Regain Your Emotional Freedom
If you recognize yourself in these patterns, you don’t have to suffer alone. Whether you need a male psychologist in Lahore or specialized cognitive treatment, help is available. Take the first step toward a healthier version of نفسیات (Psychology) today.
Watch and Learn: Why You Can’t Let Go
For a deeper dive into the science of attachment and how to heal from love addiction, watch this comprehensive explanation by Clinical Psychologist Ahmad Ali Chughtai.
Visit our YouTube channel for more mental health insights.
Frequently Asked Questions
Q: What is the difference between a psychologist and a psychiatrist?
If you are debating which is best psychologist or psychiatrist, a clinical psychiatrist prescribes psychologist medicine for severe anxiety, while a psychologist focuses on talk therapy like cbt or dbt therapy near me
Q: How can I find a reputable psychologist in Lahore?
When searching for a psychologist’s office, look for clinical credentials and experience in mental health psychology. Institutions like Chughtai Healthcare offer access to qualified specialists in Pakistan.

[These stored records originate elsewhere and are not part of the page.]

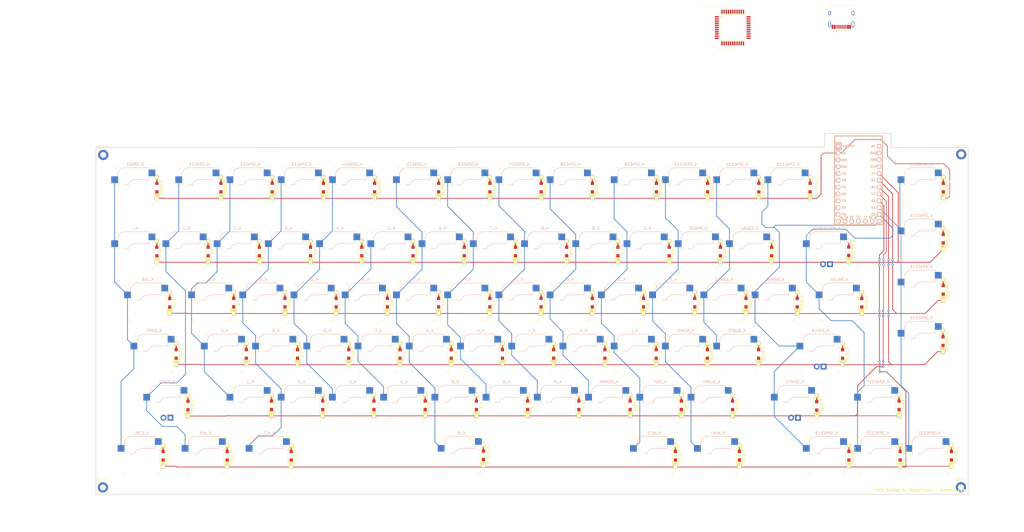
<source format=kicad_pcb>
(kicad_pcb (version 20211014) (generator pcbnew)

  (general
    (thickness 1.6)
  )

  (paper "A2")
  (layers
    (0 "F.Cu" signal)
    (31 "B.Cu" signal)
    (32 "B.Adhes" user "B.Adhesive")
    (33 "F.Adhes" user "F.Adhesive")
    (34 "B.Paste" user)
    (35 "F.Paste" user)
    (36 "B.SilkS" user "B.Silkscreen")
    (37 "F.SilkS" user "F.Silkscreen")
    (38 "B.Mask" user)
    (39 "F.Mask" user)
    (40 "Dwgs.User" user "User.Drawings")
    (41 "Cmts.User" user "User.Comments")
    (42 "Eco1.User" user "User.Eco1")
    (43 "Eco2.User" user "User.Eco2")
    (44 "Edge.Cuts" user)
    (45 "Margin" user)
    (46 "B.CrtYd" user "B.Courtyard")
    (47 "F.CrtYd" user "F.Courtyard")
    (48 "B.Fab" user)
    (49 "F.Fab" user)
  )

  (setup
    (pad_to_mask_clearance 0)
    (pcbplotparams
      (layerselection 0x00010fc_ffffffff)
      (disableapertmacros false)
      (usegerberextensions false)
      (usegerberattributes false)
      (usegerberadvancedattributes false)
      (creategerberjobfile false)
      (svguseinch false)
      (svgprecision 6)
      (excludeedgelayer true)
      (plotframeref false)
      (viasonmask false)
      (mode 1)
      (useauxorigin false)
      (hpglpennumber 1)
      (hpglpenspeed 20)
      (hpglpendiameter 15.000000)
      (dxfpolygonmode true)
      (dxfimperialunits true)
      (dxfusepcbnewfont true)
      (psnegative false)
      (psa4output false)
      (plotreference true)
      (plotvalue true)
      (plotinvisibletext false)
      (sketchpadsonfab false)
      (subtractmaskfromsilk false)
      (outputformat 1)
      (mirror false)
      (drillshape 1)
      (scaleselection 1)
      (outputdirectory "")
    )
  )

  (net 0 "")
  (net 1 "GND")
  (net 2 "/col16")

  (footprint "keyboard_parts:D_SOD123_axial" (layer "F.Cu") (at 232.32 140.95 90))

  (footprint "keyboard_parts:D_SOD123_axial" (layer "F.Cu") (at 274.95 198.2 90))

  (footprint "keyswitches:Kailh_socket_MX_led stab" (layer "F.Cu") (at 383.73625 178.68))

  (footprint "keyboard_parts:D_SOD123_axial" (layer "F.Cu") (at 382.45 198.43 90))

  (footprint "keyboard_parts:D_SOD123_axial" (layer "F.Cu") (at 429.5075 117.17 90))

  (footprint "keyboard_parts:D_SOD123_axial" (layer "F.Cu") (at 218.0525 117.17 90))

  (footprint "keyswitches:Kailh_socket_MX" (layer "F.Cu") (at 290.8675 159.63))

  (footprint "keyswitches:Kailh_socket_MX" (layer "F.Cu") (at 338.4925 140.58))

  (footprint "keyswitches:Kailh_socket_MX" (layer "F.Cu") (at 295.63 178.68))

  (footprint "keyswitches:Kailh_socket_MX" (layer "F.Cu") (at 243.2425 140.58))

  (footprint "keyboard_parts:D_SOD123_axial" (layer "F.Cu") (at 203.745 160 90))

  (footprint "keyboard_parts:D_SOD123_axial" (layer "F.Cu") (at 170.33 179.1 90))

  (footprint "keyboard_parts:D_SOD123_axial" (layer "F.Cu") (at 194.22 140.95 90))

  (footprint "keyboard_parts:D_SOD123_axial" (layer "F.Cu") (at 251.37 140.95 90))

  (footprint "keyboard_parts:D_SOD123_axial" (layer "F.Cu") (at 198.75 198.2 90))

  (footprint "keyswitches:Kailh_socket_MX" (layer "F.Cu") (at 343.255 197.73))

  (footprint "keyboard_parts:D_SOD123_axial" (layer "F.Cu") (at 298.995 160 90))

  (footprint "keyboard_parts:D_SOD123_axial" (layer "F.Cu") (at 289.47 140.95 90))

  (footprint "keyboard_parts:D_SOD123_axial" (layer "F.Cu") (at 227.48 179.1 90))

  (footprint "keyswitches:Kailh_socket_MX" (layer "F.Cu") (at 195.6175 159.63))

  (footprint "keyboard_parts:D_SOD123_axial" (layer "F.Cu") (at 284.63 179.1 90))

  (footprint "keyboard_parts:D_SOD123_axial" (layer "F.Cu") (at 429.4875 136.1875 90))

  (footprint "keyswitches:Kailh_socket_MX" (layer "F.Cu") (at 257.53 178.68))

  (footprint "keyswitches:Kailh_socket_MX" (layer "F.Cu") (at 271.8175 116.7675))

  (footprint "keyboard_parts:D_SOD123_axial" (layer "F.Cu") (at 217.8 198.2 90))

  (footprint "keyswitches:Kailh_socket_MX" (layer "F.Cu") (at 147.9925 140.58))

  (footprint "keyboard_parts:D_SOD123_axial" (layer "F.Cu") (at 137.07 140.95 90))

  (footprint "keyswitches:Kailh_socket_MX" (layer "F.Cu") (at 271.8175 159.63))

  (footprint "keyswitches:Kailh_socket_MX" (layer "F.Cu") (at 390.88 159.63))

  (footprint "Keebio-Parts:ATMEGA32U4-AU" (layer "F.Cu") (at 351.2 57.6))

  (footprint "keyboard_parts:D_SOD123_axial" (layer "F.Cu") (at 165.645 160 90))

  (footprint "Connector_USB:USB_C_Receptacle_HRO_TYPE-C-31-M-12" (layer "F.Cu") (at 391.59 53.3 180))

  (footprint "keyboard_parts:D_SOD123_axial" (layer "F.Cu") (at 413.46 216.97 90))

  (footprint "keyswitches:Kailh_socket_MX" (layer "F.Cu") (at 250.35 216.76))

  (footprint "keyswitches:Kailh_socket_MX" (layer "F.Cu") (at 309.9175 159.63))

  (footprint "keyboard_parts:D_SOD123_axial" (layer "F.Cu") (at 329.89 217 90))

  (footprint "keyswitches:Kailh_socket_MX" (layer "F.Cu") (at 176.5675 159.63))

  (footprint "keyswitches:Kailh_socket_MX" (layer "F.Cu") (at 319.4425 140.58))

  (footprint "keyswitches:Kailh_socket_MX" (layer "F.Cu") (at 136.08625 178.68))

  (footprint "keyswitches:Kailh_socket_MX" (layer "F.Cu") (at 371.83 116.7675))

  (footprint "keyswitches:Kailh_socket_MX" (layer "F.Cu")
    (tedit 5DD4FB17) (tstamp 37a4193c-b61b-4f74-b74d-8f99e90966cc)
    (at 157.5175 159.63)
    (descr "MX-style keyswitch with Kailh socket mount")
    (tags "MX,cherry,gateron,kailh,pg1511,socket")
    (attr smd)
    (fp_text reference "K_Q" (at 0 -8.255) (layer "B.SilkS")
      (effects (font (size 1 1) (thickness 0.15)) (justify mirror))
      (tstamp ce5ec0fe-ca0b-42c8-bf60-ea8c784e4773)
    )
    (fp_text value "KEYSW" (at 0 8.255) (layer "F.Fab")
      (effects (font (size 1 1) (thickness 0.15)))
      (tstamp 2dc57b78-5780-4de6-9a27-189c979208e5)
    )
    (fp_text user "${REFERENCE}" (at -0.635 -4.445) (layer "B.Fab")
      (effects (font (size 1 1) (thickness 0.15)) (justify mirror))
      (tstamp 1c36eb01-91a9-4f4a-bd00-ba302b23d4d0)
    )
    (fp_text user "${VALUE}" (at -0.635 0.635) (layer "B.Fab")
      (effects (font (size 1 1) (thickness 0.15)) (justify mirror))
      (tstamp dc92745f-2937-4433-bca1-47f1701102a3)
    )
    (fp_line (start -5.969 -0.635) (end -6.35 -0.635) (layer "B.SilkS") (width 0.15) (tstamp 5aecbe6e-073c-490d-a055-0bb1e6b2b30c))
    (fp_line (start -2.464162 -0.635) (end -4.191 -0.635) (layer "B.SilkS") (width 0.15) (tstamp 97235a6b-6b98-4aa1-8b2b-7d8b6fd172b0))
    (fp_line (start -6.35 -1.016) (end -6.35 -0.635) (layer "B.SilkS") (width 0.15) (tstamp ada5d879-352a-463d-9500-96f0bcb9f20f))
    (fp_line (start -3.81 -6.985) (end 5.08 -6.985) (layer "B.SilkS") (width 0.15) (tstamp c40a7802-3150-40b2-b547-43b79816c619))
    (fp_line (start 5.08 -6.985) (end 5.08 -6.604) (layer "B.SilkS") (width 0.15) (tstamp cab2cb57-eb67-4d69-8e75-dcaa119b3910))
    (fp_line (start -6.35 -4.445) (end -6.35 -4.064) (layer "B.SilkS") (width 0.15) (tstamp d2ca051b-1cdc-427d-b935-4b879acedfe7))
    (fp_line (start 5.08 -2.54) (end 0 -2.54) (layer "B.SilkS") (width 0.15) (tstamp e146f599-ef4d-4b89-9b07-c2258252d0eb))
    (fp_line (start 5.08 -3.556) (end 5.08 -2.54) (layer "B.SilkS") (width 0.15) (tstamp e92891ce-7b34-4337-8cd9-597ae9f4e2c7))
    (fp_arc (start -6.35 -4.445) (mid -5.606051 -6.241051) (end -3.81 -6.985) (layer "B.SilkS") (width 0.15) (tstamp 18c8c8f1-ff80-4ec5-932d-2fc27ffb19b9))
    (fp_arc (start -2.464162 -0.61604) (mid -1.563147 -2.002042) (end 0 -2.54) (layer "B.SilkS") (width 0.15) (tstamp 67cd0415-b093-4fd7-bda0-878fa2daf195))
    (fp_line (start 7 -7) (end 6 -7) (layer "F.SilkS") (width 0.15) (tstamp 32bf89fc-542a-448f-be3c-a98688a6fe2e))
    (fp_line (start -7 -6) (end -7 -7) (layer "F.SilkS") (width 0.15) (tstamp 355a5dd6-758d-4b7d-9c21-d9ff3c9c9c0e))
    (fp_line (start 6 7) (end 7 7) (layer "F.SilkS") (width 0.15) (tstamp 3dd84e7a-b2df-486c-b3c4-c71206c04eb0))
    (fp_line (start -7 7) (end -7 6) (layer "F.SilkS") (width 0.15) (tstamp 7e051b64-ed17-44c1-8c49-20d79c65a5a9))
    (fp_line (start 7 -7) (end 7 -6) (layer "F.SilkS") (width 0.15) (tstamp 85c4601d-a616-4c86-ae01-07ef724893a2))
    (fp_line (start -7 7) (end -6 7) (layer "F.SilkS") (width 0.15) (tstamp c7056b62-93d0-4c35-a72f-783f0caaf773))
    (fp_line (start 7 6) (end 7 7) (layer "F.SilkS") (width 0.15) (tstamp de45e401-b77b-4060-ad1e-6fd41680905d))
    (fp_line (start -6 -7) (end -7 -7) (layer "F.SilkS") (width 0.15) (tstamp fb407158-82e7-453e-be0c-e96ba252ecce))
    (fp_line (start -6.9 6.9) (end -6.9 -6.9) (layer "Eco2.User") (width 0.15) (tstamp 4ab5c26e-2aa6-40c9-9b9d-f4691b677a2a))
    (fp_line (start 6.9 -6.9) (end -6.9 -6.9) (layer "Eco2.User") (width 0.15) (tstamp 74711950-5c3f-4c5b-aeaf-18c1d48c2760))
    (fp_line (start -6.9 6.9) (end 6.9 6.9) (layer "Eco2.User") (width 0.15) (tstamp 9ee89ebe-9d48-41a7-aa16-47970a0bb529))
    (fp_line (start 6.9 -6.9) (end 6.9 6.9) (layer "Eco2.User") (width 0.15) (tstamp a5b665fc-dd98-4de1-9eea-dc2826a37dcd))
    (fp_line (start -8.89 -1.27) (end -8.89 -3.81) (layer "B.Fab") (width 0.12) (tstamp 39d1deba-8b69-44c6-b921-0db8f7ae0aa3))
    (fp_line (start 5.08 -6.985) (end 5.08 -2.54) (layer "B.Fab") (width 0.12) (tstamp 428ed752-ab93-41b8-a203-ea657f29771a))
    (fp_line (start 5.08 -6.35) (end 7.62 -6.35) (layer "B.Fab") (width 0.12) (tstamp 4f6f5df0-3374-46c3-b2dc-a3f194fd8783))
    (fp_line (start 7.62 -3.81) (end 5.08 -3.81) (layer "B.Fab") (width 0.12) (tstamp 5fed4784-dd71-4e61-8c97-249b822853ed))
    (fp_line (start -3.81 -6.985) (end 5.08 -6.985) (layer "B.Fab") (width 0.12) (tstamp 6b222395-4c02-4983-9970-cfa7cc9610d4))
    (fp_line (start -6.35 -1.27) (end -8.89 -1.27) (layer "B.Fab") (width 0.12) (tstamp 73fdcb8d-fbf4-4577-9698-3e01622f4fd5))
    (fp_line (start -6.35 -0.635) (end -6.35 -4.445) (layer "B.Fab") (width 0.12) (tstamp 87638edf-13ef-45e0-bb7d-10f5956f2ea9))
    (fp_line (start 5.08 -2.54) (end 0 -2.54) (layer "B.Fab") (width 0.12) (tstamp 9795e77c-8a2b-4053-bcaf-d82629ee57b9))
    (fp_line (start 7.62 -6.35) (end 7.62 -3.81) (layer "B.Fab") (width 0.12) (tstamp 9ec9b46f-bc0a-4a95-b391-57ddd69243de))
    (fp_line (start -8.89 -3.81) (end -6.35 -3.81) (layer "B.Fab") (width 0.12) (tstamp a3232050-ef81-4033-a7f3-14caeda73242))
    (fp_line (start -6.35 -0.635) (end -2.54 -0.635) (layer "B.Fab") (width 0.12) (tstamp aef71b92-e58d-47ea-9892-bb353833e661))
    (fp_arc (start -2.464162 -0.61604) (mid -1.563147 -2.002042) (end 0 -2.54) (layer "B.Fab") (width 0.12) (tstamp 7f7af056-96c1-42c4-8587-6f17c072e1cb))
    (fp_arc (start -6.35 -4.445) (mid -5.606051 -6.241051) (end -3.81 -6.985) (layer "B.Fab") (width 0.12) (tstamp bf0babf1-dad6-4d0e-9c51-fc82111665ef))
... [664020 chars truncated]
</source>
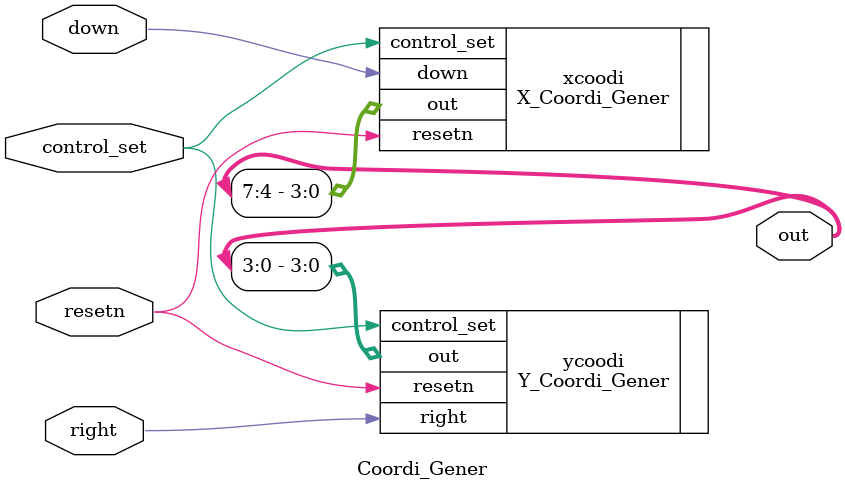
<source format=v>
module Coordi_Gener(right, down, control_set, resetn, out);
    input right, down;
    input resetn, control_set;
    output [7:0] out;

    X_Coordi_Gener xcoodi(.down(down), .control_set(control_set), .resetn(resetn), .out(out[7:4]));
    Y_Coordi_Gener ycoodi(.right(right), .control_set(control_set), .resetn(resetn), .out(out[3:0]));

endmodule

</source>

Q: Is Love Addiction actually treatable?
Absolutely. Through cbt therapy sessions and mindfulness coaching, individuals learn to build self-worth that isn’t dependent on another person’s validation. Cognitive behavior therapy provides the necessary tools for change.
Q: Are there clinics that handle intimacy-related psychological issues?
Yes, a sexual health clinic or a specialized sex clinic often has psychologists on staff to handle the intersection of physical intimacy and psychological obsession.